_What you will do_.
Please copy each line below that contains the word "down".

_Data supplied_.

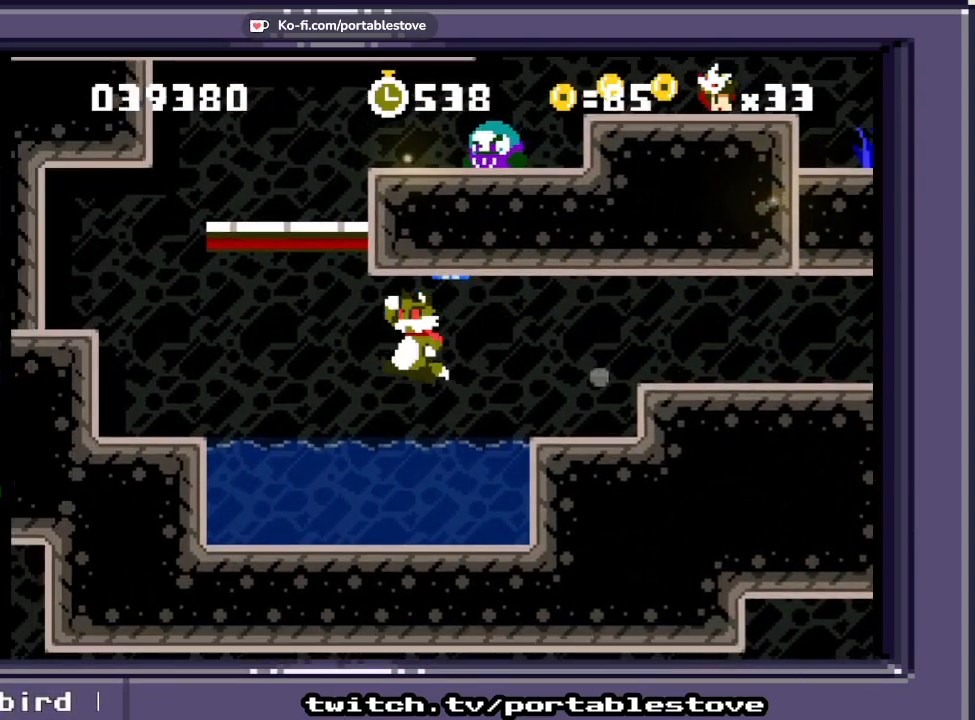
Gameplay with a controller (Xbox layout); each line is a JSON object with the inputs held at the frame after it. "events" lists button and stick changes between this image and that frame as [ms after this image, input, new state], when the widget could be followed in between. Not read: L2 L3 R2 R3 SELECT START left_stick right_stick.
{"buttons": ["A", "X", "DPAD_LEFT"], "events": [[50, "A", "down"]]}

* * *

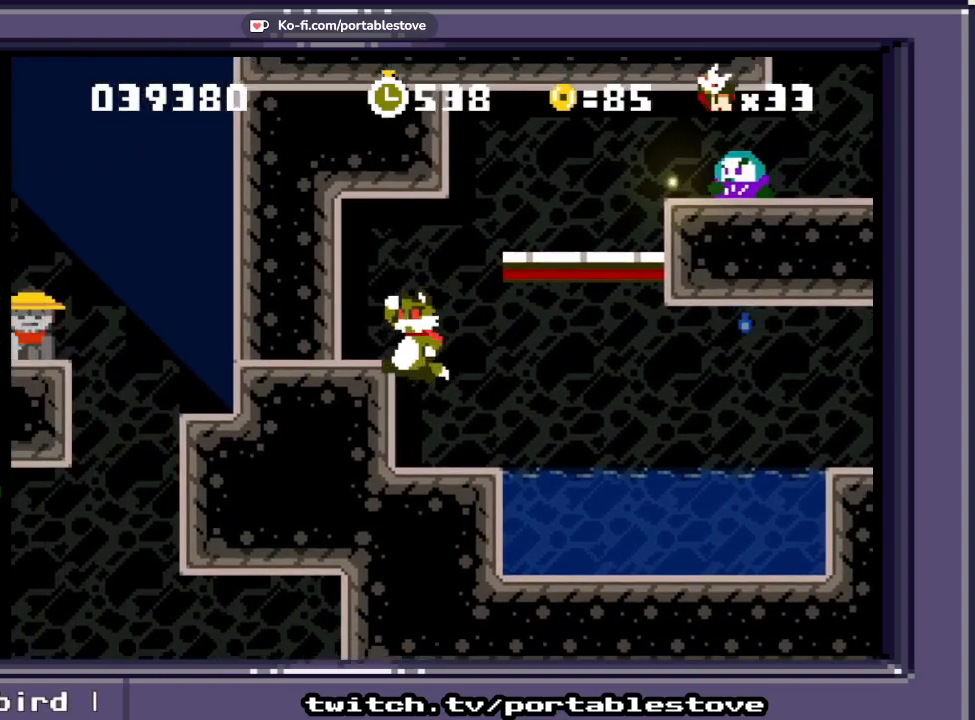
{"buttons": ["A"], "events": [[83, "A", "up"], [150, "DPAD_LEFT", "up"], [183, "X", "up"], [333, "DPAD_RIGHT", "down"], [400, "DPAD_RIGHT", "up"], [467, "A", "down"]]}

* * *

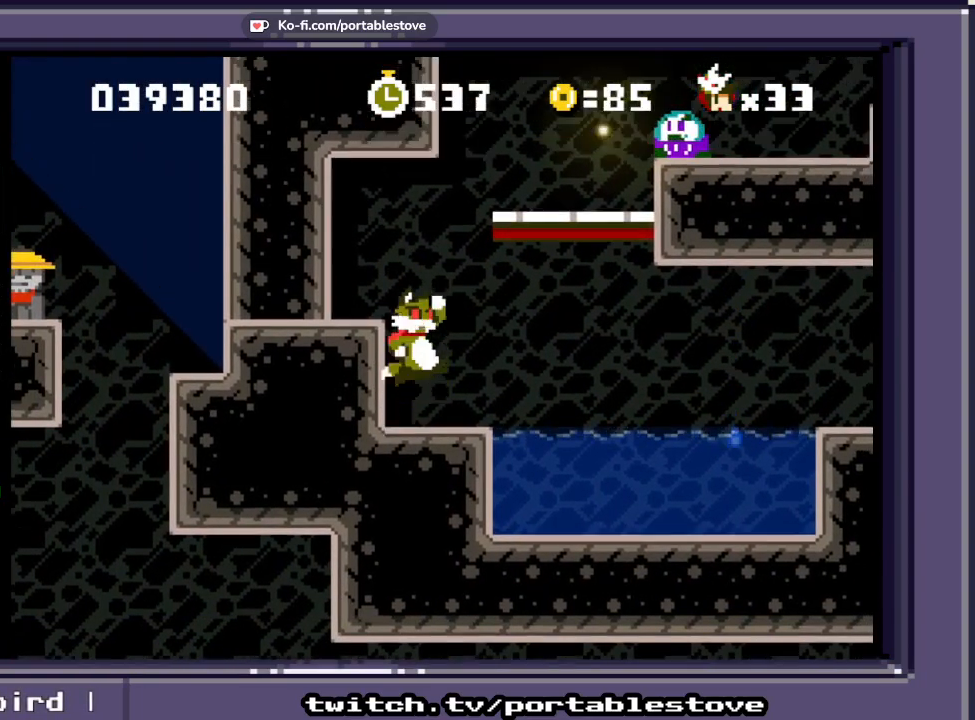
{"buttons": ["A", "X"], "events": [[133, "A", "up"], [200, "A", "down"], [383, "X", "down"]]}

_Solution_.
{"buttons": ["A", "X", "DPAD_LEFT"], "events": [[50, "A", "down"]]}
{"buttons": ["A"], "events": [[83, "A", "up"], [150, "DPAD_LEFT", "up"], [183, "X", "up"], [333, "DPAD_RIGHT", "down"], [400, "DPAD_RIGHT", "up"], [467, "A", "down"]]}
{"buttons": ["A", "X"], "events": [[133, "A", "up"], [200, "A", "down"], [383, "X", "down"]]}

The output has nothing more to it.